**RAW DATA:**
▬▬▬▬▬▬▬▬▬▬

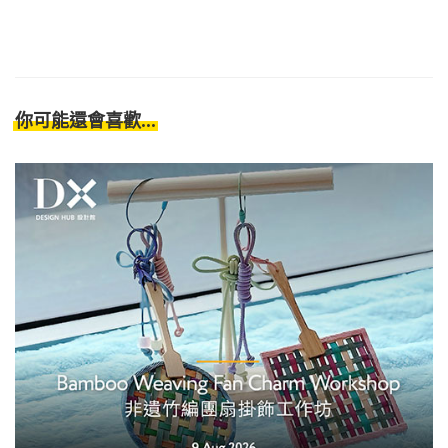
你可能還會喜歡...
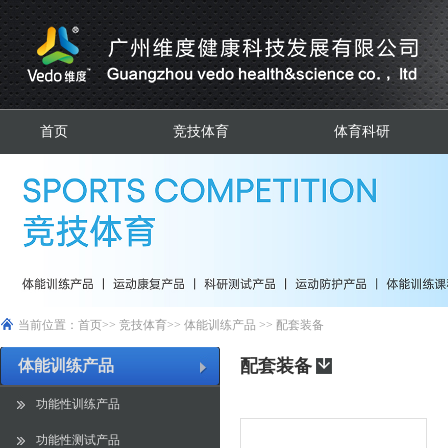
首页
竞技体育
体育科研
当前位置：
首页
>>
竞技体育
>>
体能训练产品
>>
配套装备
配套装备
体能训练产品
功能性训练产品
功能性测试产品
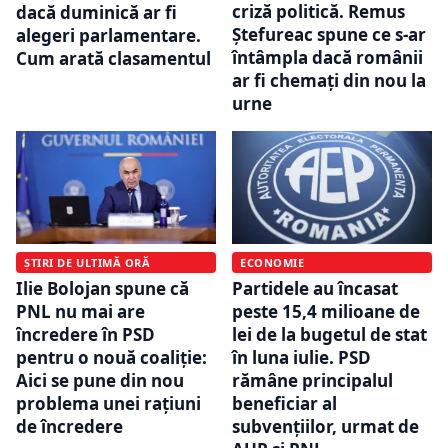
criză politică. Remus
dacă duminică ar fi
Ștefureac spune ce s-ar
alegeri parlamentare.
întâmpla dacă românii
Cum arată clasamentul
ar fi chemați din nou la
urne
ȘTIRI DE ULTIMĂ ORĂ
ECONOMIE
Ilie Bolojan spune că
Partidele au încasat
PNL nu mai are
peste 15,4 milioane de
încredere în PSD
lei de la bugetul de stat
pentru o nouă coaliție:
în luna iulie. PSD
Aici se pune din nou
rămâne principalul
problema unei raţiuni
beneficiar al
de încredere
subvențiilor, urmat de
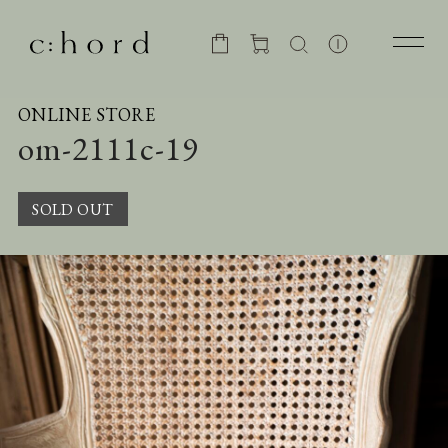
ONLINE STORE
om-2111c-19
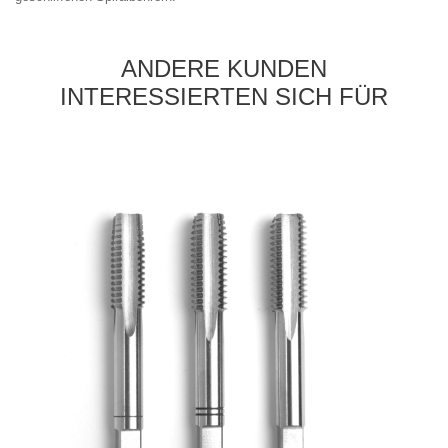
ANDERE KUNDEN
INTERESSIERTEN SICH FÜR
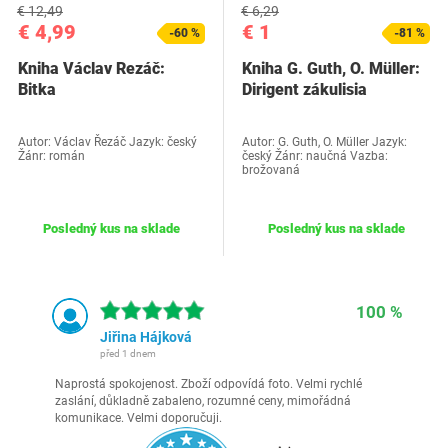
€ 12,49
€ 6,29
€ 4,99
€ 1
-60 %
-81 %
Kniha Václav Rezáč:
Kniha G. Guth, O. Müller:
Bitka
Dirigent zákulisia
Autor: Václav Řezáč Jazyk: český
Autor: G. Guth, O. Müller Jazyk:
Žánr: román
český Žánr: naučná Vazba:
brožovaná
Posledný kus na sklade
Posledný kus na sklade
100 %
Jiřina Hájková
před 1 dnem
Naprostá spokojenost. Zboží odpovídá foto. Velmi rychlé
zaslání, důkladně zabaleno, rozumné ceny, mimořádná
komunikace. Velmi doporučuji.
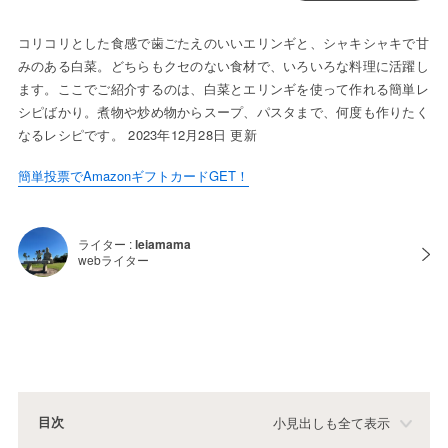
コリコリとした食感で歯ごたえのいいエリンギと、シャキシャキで甘
みのある白菜。どちらもクセのない食材で、いろいろな料理に活躍し
ます。ここでご紹介するのは、白菜とエリンギを使って作れる簡単レ
シピばかり。煮物や炒め物からスープ、パスタまで、何度も作りたく
なるレシピです。 2023年12月28日 更新
簡単投票でAmazonギフトカードGET！
ライター :
leiamama
webライター
目次
小見出しも全て表示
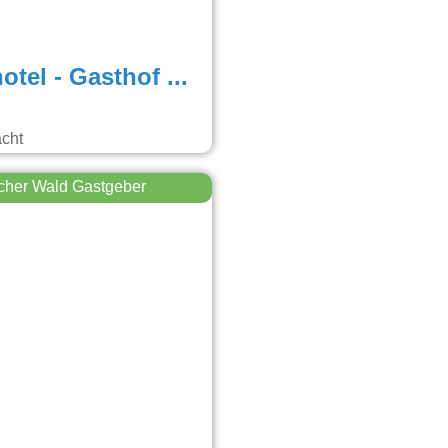
Natur- & Wanderhotel - Gasthof Mühle
acht
cher Wald Gastgeber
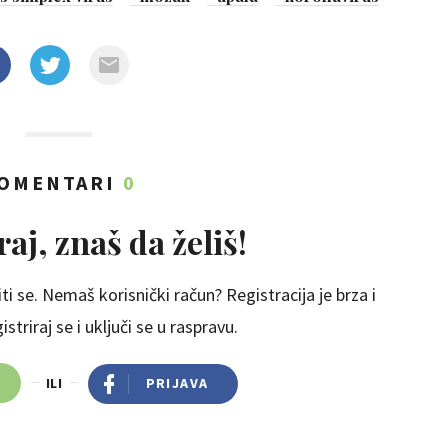
OMENTARI
0
aj, znaš da želiš!
ti se. Nemaš korisnički račun? Registracija je brza i
striraj se i uključi se u raspravu.
ILI
PRIJAVA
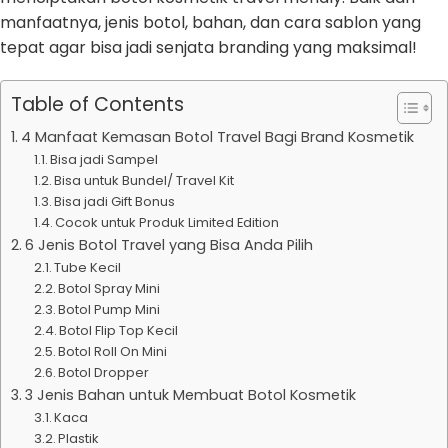
manfaatnya, jenis botol, bahan, dan cara sablon yang
tepat agar bisa jadi senjata branding yang maksimal!
Table of Contents
4 Manfaat Kemasan Botol Travel Bagi Brand Kosmetik
Bisa jadi Sampel
Bisa untuk Bundel/ Travel Kit
Bisa jadi Gift Bonus
Cocok untuk Produk Limited Edition
6 Jenis Botol Travel yang Bisa Anda Pilih
Tube Kecil
Botol Spray Mini
Botol Pump Mini
Botol Flip Top Kecil
Botol Roll On Mini
Botol Dropper
3 Jenis Bahan untuk Membuat Botol Kosmetik
Kaca
Plastik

▬▬▬▬▬▬▬▬▬▬

**REQUEST:** Write out the text read from all the records again, swapping every "Posledný kus na sklade" for "Vypredané" and changing nothing else. Leave the pictures out.

**EXERCISE SOLUTION:**
你可能還會喜歡...
首页
竞技体育
体育科研
当前位置：
首页
>>
竞技体育
>>
体能训练产品
>>
配套装备
配套装备
体能训练产品
功能性训练产品
功能性测试产品
criză politică. Remus
dacă duminică ar fi
Ștefureac spune ce s-ar
alegeri parlamentare.
întâmpla dacă românii
Cum arată clasamentul
ar fi chemați din nou la
urne
ȘTIRI DE ULTIMĂ ORĂ
ECONOMIE
Ilie Bolojan spune că
Partidele au încasat
PNL nu mai are
peste 15,4 milioane de
încredere în PSD
lei de la bugetul de stat
pentru o nouă coaliție:
în luna iulie. PSD
Aici se pune din nou
rămâne principalul
problema unei raţiuni
beneficiar al
de încredere
subvențiilor, urmat de
ONLINE STORE
om-2111c-19
ANDERE KUNDEN
INTERESSIERTEN SICH FÜR
€ 12,49
€ 6,29
€ 4,99
€ 1
-60 %
-81 %
Kniha Václav Rezáč:
Kniha G. Guth, O. Müller:
Bitka
Dirigent zákulisia
Autor: Václav Řezáč Jazyk: český
Autor: G. Guth, O. Müller Jazyk:
Žánr: román
český Žánr: naučná Vazba:
brožovaná
Vypredané
Vypredané
100 %
Jiřina Hájková
před 1 dnem
Naprostá spokojenost. Zboží odpovídá foto. Velmi rychlé
zaslání, důkladně zabaleno, rozumné ceny, mimořádná
komunikace. Velmi doporučuji.
コリコリとした食感で歯ごたえのいいエリンギと、シャキシャキで甘
みのある白菜。どちらもクセのない食材で、いろいろな料理に活躍し
ます。ここでご紹介するのは、白菜とエリンギを使って作れる簡単レ
シピばかり。煮物や炒め物からスープ、パスタまで、何度も作りたく
なるレシピです。 2023年12月28日 更新
簡単投票でAmazonギフトカードGET！
ライター :
leiamama
webライター
目次
小見出しも全て表示
Natur- & Wanderhotel - Gasthof Mühle
acht
cher Wald Gastgeber
OMENTARI
0
aj, znaš da želiš!
ti se. Nemaš korisnički račun? Registracija je brza i
striraj se i uključi se u raspravu.
ILI
PRIJAVA
manfaatnya, jenis botol, bahan, dan cara sablon yang
tepat agar bisa jadi senjata branding yang maksimal!
Table of Contents
4 Manfaat Kemasan Botol Travel Bagi Brand Kosmetik
Bisa jadi Sampel
Bisa untuk Bundel/ Travel Kit
Bisa jadi Gift Bonus
Cocok untuk Produk Limited Edition
6 Jenis Botol Travel yang Bisa Anda Pilih
Tube Kecil
Botol Spray Mini
Botol Pump Mini
Botol Flip Top Kecil
Botol Roll On Mini
Botol Dropper
3 Jenis Bahan untuk Membuat Botol Kosmetik
Kaca
Plastik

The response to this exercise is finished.